* What the exercise asks *
Write the entries out again in full and unchanged, dropping every image.

* Given information *
━━━━━━

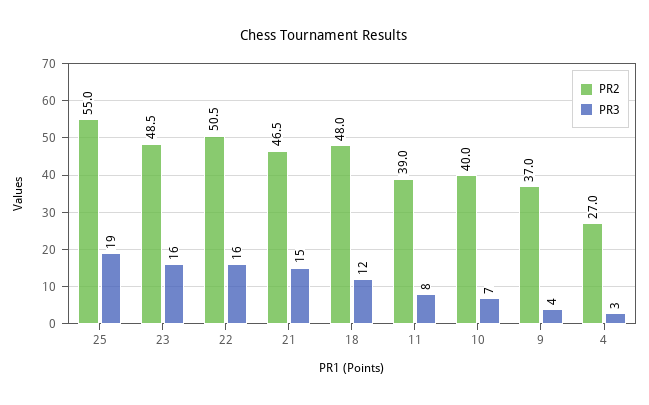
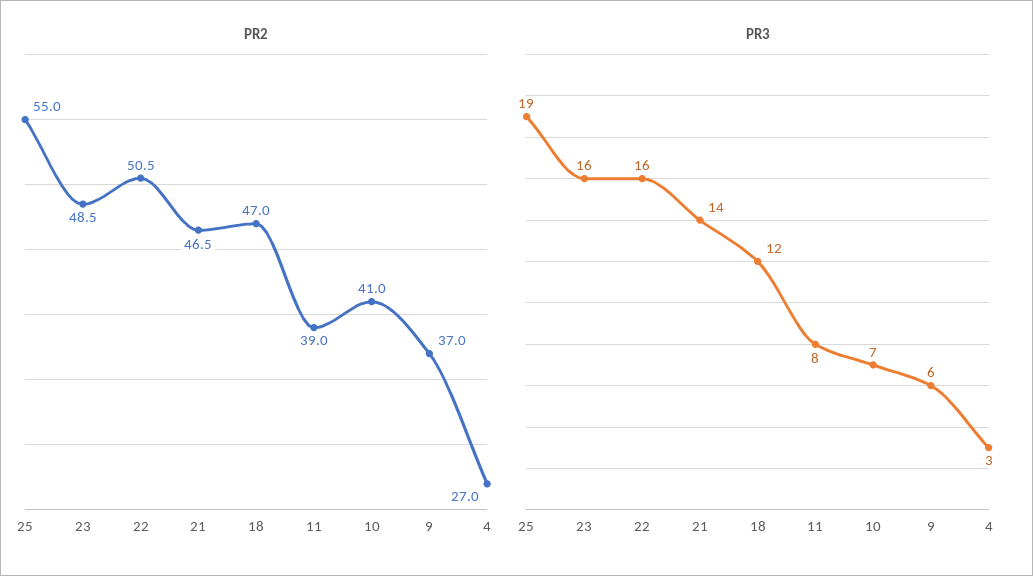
  {
    "PR2": {
      "25": 55,
      "23": 48.5,
      "22": 50.5,
      "21": 46.5,
-     "18": 48,
+     "18": 47,
      "11": 39,
-     "10": 40,
+     "10": 41,
      "9": 37,
      "4": 27
    },
    "PR3": {
      "25": 19,
      "23": 16,
      "22": 16,
-     "21": 15,
+     "21": 14,
      "18": 12,
      "11": 8,
      "10": 7,
-     "9": 4,
+     "9": 6,
      "4": 3
    }
  }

━━━━━━

* Exercise output *
  {
    "PR2": {
      "25": 55,
      "23": 48.5,
      "22": 50.5,
      "21": 46.5,
-     "18": 48,
+     "18": 47,
      "11": 39,
-     "10": 40,
+     "10": 41,
      "9": 37,
      "4": 27
    },
    "PR3": {
      "25": 19,
      "23": 16,
      "22": 16,
-     "21": 15,
+     "21": 14,
      "18": 12,
      "11": 8,
      "10": 7,
-     "9": 4,
+     "9": 6,
      "4": 3
    }
  }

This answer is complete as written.